* _Task to carry out_: Here are some entries. Repeat all of them exactly.

------ Provided material

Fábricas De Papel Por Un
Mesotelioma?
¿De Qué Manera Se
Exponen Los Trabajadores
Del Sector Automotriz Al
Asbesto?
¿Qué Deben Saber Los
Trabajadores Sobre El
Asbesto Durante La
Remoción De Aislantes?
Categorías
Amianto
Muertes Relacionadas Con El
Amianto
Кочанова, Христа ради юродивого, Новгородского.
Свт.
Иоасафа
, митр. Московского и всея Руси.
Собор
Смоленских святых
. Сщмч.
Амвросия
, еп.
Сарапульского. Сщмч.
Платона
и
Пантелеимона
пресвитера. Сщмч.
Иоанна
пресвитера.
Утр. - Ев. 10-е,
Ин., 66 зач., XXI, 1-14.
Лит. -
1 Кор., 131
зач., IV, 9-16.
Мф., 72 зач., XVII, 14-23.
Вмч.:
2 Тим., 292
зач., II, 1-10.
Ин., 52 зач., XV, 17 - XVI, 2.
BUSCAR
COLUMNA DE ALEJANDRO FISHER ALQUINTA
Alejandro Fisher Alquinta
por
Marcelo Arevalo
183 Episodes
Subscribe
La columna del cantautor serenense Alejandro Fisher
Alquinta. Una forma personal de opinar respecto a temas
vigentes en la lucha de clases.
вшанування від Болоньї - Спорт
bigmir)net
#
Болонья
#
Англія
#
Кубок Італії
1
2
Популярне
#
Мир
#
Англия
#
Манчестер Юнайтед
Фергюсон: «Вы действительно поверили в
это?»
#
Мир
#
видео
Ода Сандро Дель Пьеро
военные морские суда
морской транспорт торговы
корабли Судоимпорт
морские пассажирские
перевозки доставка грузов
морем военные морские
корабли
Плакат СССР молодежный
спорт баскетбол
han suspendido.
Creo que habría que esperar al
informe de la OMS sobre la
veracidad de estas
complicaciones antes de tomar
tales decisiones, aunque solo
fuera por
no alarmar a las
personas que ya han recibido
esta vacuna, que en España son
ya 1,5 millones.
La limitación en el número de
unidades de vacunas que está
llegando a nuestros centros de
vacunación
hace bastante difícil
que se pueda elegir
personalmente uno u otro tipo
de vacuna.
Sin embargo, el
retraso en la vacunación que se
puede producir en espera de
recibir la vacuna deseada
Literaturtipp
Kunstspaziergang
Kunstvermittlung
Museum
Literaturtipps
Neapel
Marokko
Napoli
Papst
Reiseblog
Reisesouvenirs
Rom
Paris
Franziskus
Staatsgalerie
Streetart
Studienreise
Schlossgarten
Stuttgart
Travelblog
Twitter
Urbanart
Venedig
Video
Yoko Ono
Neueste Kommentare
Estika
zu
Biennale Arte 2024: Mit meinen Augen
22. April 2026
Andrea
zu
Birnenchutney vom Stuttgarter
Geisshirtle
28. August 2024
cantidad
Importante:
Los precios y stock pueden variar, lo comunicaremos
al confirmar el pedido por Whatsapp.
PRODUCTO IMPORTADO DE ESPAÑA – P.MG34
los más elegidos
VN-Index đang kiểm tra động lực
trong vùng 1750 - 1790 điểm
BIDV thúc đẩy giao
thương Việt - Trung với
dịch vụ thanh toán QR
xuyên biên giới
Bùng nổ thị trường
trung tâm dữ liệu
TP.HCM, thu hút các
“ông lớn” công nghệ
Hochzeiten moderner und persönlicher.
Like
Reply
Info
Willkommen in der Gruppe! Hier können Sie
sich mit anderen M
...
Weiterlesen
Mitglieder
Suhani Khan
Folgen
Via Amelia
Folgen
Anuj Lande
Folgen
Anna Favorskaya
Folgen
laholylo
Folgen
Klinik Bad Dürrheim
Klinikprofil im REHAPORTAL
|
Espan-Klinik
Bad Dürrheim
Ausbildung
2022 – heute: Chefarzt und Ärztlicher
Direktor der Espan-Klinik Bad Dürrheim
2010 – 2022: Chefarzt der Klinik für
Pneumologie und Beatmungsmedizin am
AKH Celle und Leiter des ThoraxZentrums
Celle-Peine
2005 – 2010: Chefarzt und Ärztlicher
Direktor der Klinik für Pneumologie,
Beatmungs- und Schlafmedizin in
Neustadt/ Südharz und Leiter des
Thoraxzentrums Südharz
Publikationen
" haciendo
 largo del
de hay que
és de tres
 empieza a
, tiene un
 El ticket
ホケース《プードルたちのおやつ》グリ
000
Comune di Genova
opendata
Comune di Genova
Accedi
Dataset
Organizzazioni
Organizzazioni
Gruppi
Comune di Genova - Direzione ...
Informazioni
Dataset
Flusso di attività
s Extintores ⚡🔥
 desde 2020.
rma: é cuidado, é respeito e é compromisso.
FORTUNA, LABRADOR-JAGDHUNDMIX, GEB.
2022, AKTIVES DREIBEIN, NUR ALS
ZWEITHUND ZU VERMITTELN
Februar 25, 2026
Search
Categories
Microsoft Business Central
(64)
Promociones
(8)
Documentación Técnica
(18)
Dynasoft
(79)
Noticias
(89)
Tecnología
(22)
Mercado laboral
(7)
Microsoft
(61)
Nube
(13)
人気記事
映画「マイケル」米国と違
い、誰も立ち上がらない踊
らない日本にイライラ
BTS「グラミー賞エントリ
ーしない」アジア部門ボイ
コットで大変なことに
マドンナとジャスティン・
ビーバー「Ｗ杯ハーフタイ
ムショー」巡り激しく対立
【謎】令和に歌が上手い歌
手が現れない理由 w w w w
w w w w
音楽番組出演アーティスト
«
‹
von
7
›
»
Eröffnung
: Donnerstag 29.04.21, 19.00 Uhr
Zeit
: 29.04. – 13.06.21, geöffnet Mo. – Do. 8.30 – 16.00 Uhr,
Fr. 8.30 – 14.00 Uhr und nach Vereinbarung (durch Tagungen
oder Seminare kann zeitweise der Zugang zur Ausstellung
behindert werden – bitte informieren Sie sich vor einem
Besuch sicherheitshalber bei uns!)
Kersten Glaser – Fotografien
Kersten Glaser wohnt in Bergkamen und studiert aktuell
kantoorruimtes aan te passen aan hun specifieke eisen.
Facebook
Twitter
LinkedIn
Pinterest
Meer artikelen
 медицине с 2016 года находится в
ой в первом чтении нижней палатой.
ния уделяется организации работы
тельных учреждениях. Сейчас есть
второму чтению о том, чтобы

------------

* _Answer to this problem_:
Fábricas De Papel Por Un
Mesotelioma?
¿De Qué Manera Se
Exponen Los Trabajadores
Del Sector Automotriz Al
Asbesto?
¿Qué Deben Saber Los
Trabajadores Sobre El
Asbesto Durante La
Remoción De Aislantes?
Categorías
Amianto
Muertes Relacionadas Con El
Amianto
Кочанова, Христа ради юродивого, Новгородского.
Свт.
Иоасафа
, митр. Московского и всея Руси.
Собор
Смоленских святых
. Сщмч.
Амвросия
, еп.
Сарапульского. Сщмч.
Платона
и
Пантелеимона
пресвитера. Сщмч.
Иоанна
пресвитера.
Утр. - Ев. 10-е,
Ин., 66 зач., XXI, 1-14.
Лит. -
1 Кор., 131
зач., IV, 9-16.
Мф., 72 зач., XVII, 14-23.
Вмч.:
2 Тим., 292
зач., II, 1-10.
Ин., 52 зач., XV, 17 - XVI, 2.
BUSCAR
COLUMNA DE ALEJANDRO FISHER ALQUINTA
Alejandro Fisher Alquinta
por
Marcelo Arevalo
183 Episodes
Subscribe
La columna del cantautor serenense Alejandro Fisher
Alquinta. Una forma personal de opinar respecto a temas
vigentes en la lucha de clases.
вшанування від Болоньї - Спорт
bigmir)net
#
Болонья
#
Англія
#
Кубок Італії
1
2
Популярне
#
Мир
#
Англия
#
Манчестер Юнайтед
Фергюсон: «Вы действительно поверили в
это?»
#
Мир
#
видео
Ода Сандро Дель Пьеро
военные морские суда
морской транспорт торговы
корабли Судоимпорт
морские пассажирские
перевозки доставка грузов
морем военные морские
корабли
Плакат СССР молодежный
спорт баскетбол
han suspendido.
Creo que habría que esperar al
informe de la OMS sobre la
veracidad de estas
complicaciones antes de tomar
tales decisiones, aunque solo
fuera por
no alarmar a las
personas que ya han recibido
esta vacuna, que en España son
ya 1,5 millones.
La limitación en el número de
unidades de vacunas que está
llegando a nuestros centros de
vacunación
hace bastante difícil
que se pueda elegir
personalmente uno u otro tipo
de vacuna.
Sin embargo, el
retraso en la vacunación que se
puede producir en espera de
recibir la vacuna deseada
Literaturtipp
Kunstspaziergang
Kunstvermittlung
Museum
Literaturtipps
Neapel
Marokko
Napoli
Papst
Reiseblog
Reisesouvenirs
Rom
Paris
Franziskus
Staatsgalerie
Streetart
Studienreise
Schlossgarten
Stuttgart
Travelblog
Twitter
Urbanart
Venedig
Video
Yoko Ono
Neueste Kommentare
Estika
zu
Biennale Arte 2024: Mit meinen Augen
22. April 2026
Andrea
zu
Birnenchutney vom Stuttgarter
Geisshirtle
28. August 2024
cantidad
Importante:
Los precios y stock pueden variar, lo comunicaremos
al confirmar el pedido por Whatsapp.
PRODUCTO IMPORTADO DE ESPAÑA – P.MG34
los más elegidos
VN-Index đang kiểm tra động lực
trong vùng 1750 - 1790 điểm
BIDV thúc đẩy giao
thương Việt - Trung với
dịch vụ thanh toán QR
xuyên biên giới
Bùng nổ thị trường
trung tâm dữ liệu
TP.HCM, thu hút các
“ông lớn” công nghệ
Hochzeiten moderner und persönlicher.
Like
Reply
Info
Willkommen in der Gruppe! Hier können Sie
sich mit anderen M
...
Weiterlesen
Mitglieder
Suhani Khan
Folgen
Via Amelia
Folgen
Anuj Lande
Folgen
Anna Favorskaya
Folgen
laholylo
Folgen
Klinik Bad Dürrheim
Klinikprofil im REHAPORTAL
|
Espan-Klinik
Bad Dürrheim
Ausbildung
2022 – heute: Chefarzt und Ärztlicher
Direktor der Espan-Klinik Bad Dürrheim
2010 – 2022: Chefarzt der Klinik für
Pneumologie und Beatmungsmedizin am
AKH Celle und Leiter des ThoraxZentrums
Celle-Peine
2005 – 2010: Chefarzt und Ärztlicher
Direktor der Klinik für Pneumologie,
Beatmungs- und Schlafmedizin in
Neustadt/ Südharz und Leiter des
Thoraxzentrums Südharz
Publikationen
" haciendo
 largo del
de hay que
és de tres
 empieza a
, tiene un
 El ticket
ホケース《プードルたちのおやつ》グリ
000
Comune di Genova
opendata
Comune di Genova
Accedi
Dataset
Organizzazioni
Organizzazioni
Gruppi
Comune di Genova - Direzione ...
Informazioni
Dataset
Flusso di attività
s Extintores ⚡🔥
 desde 2020.
rma: é cuidado, é respeito e é compromisso.
FORTUNA, LABRADOR-JAGDHUNDMIX, GEB.
2022, AKTIVES DREIBEIN, NUR ALS
ZWEITHUND ZU VERMITTELN
Februar 25, 2026
Search
Categories
Microsoft Business Central
(64)
Promociones
(8)
Documentación Técnica
(18)
Dynasoft
(79)
Noticias
(89)
Tecnología
(22)
Mercado laboral
(7)
Microsoft
(61)
Nube
(13)
人気記事
映画「マイケル」米国と違
い、誰も立ち上がらない踊
らない日本にイライラ
BTS「グラミー賞エントリ
ーしない」アジア部門ボイ
コットで大変なことに
マドンナとジャスティン・
ビーバー「Ｗ杯ハーフタイ
ムショー」巡り激しく対立
【謎】令和に歌が上手い歌
手が現れない理由 w w w w
w w w w
音楽番組出演アーティスト
«
‹
von
7
›
»
Eröffnung
: Donnerstag 29.04.21, 19.00 Uhr
Zeit
: 29.04. – 13.06.21, geöffnet Mo. – Do. 8.30 – 16.00 Uhr,
Fr. 8.30 – 14.00 Uhr und nach Vereinbarung (durch Tagungen
oder Seminare kann zeitweise der Zugang zur Ausstellung
behindert werden – bitte informieren Sie sich vor einem
Besuch sicherheitshalber bei uns!)
Kersten Glaser – Fotografien
Kersten Glaser wohnt in Bergkamen und studiert aktuell
kantoorruimtes aan te passen aan hun specifieke eisen.
Facebook
Twitter
LinkedIn
Pinterest
Meer artikelen
 медицине с 2016 года находится в
ой в первом чтении нижней палатой.
ния уделяется организации работы
тельных учреждениях. Сейчас есть
второму чтению о том, чтобы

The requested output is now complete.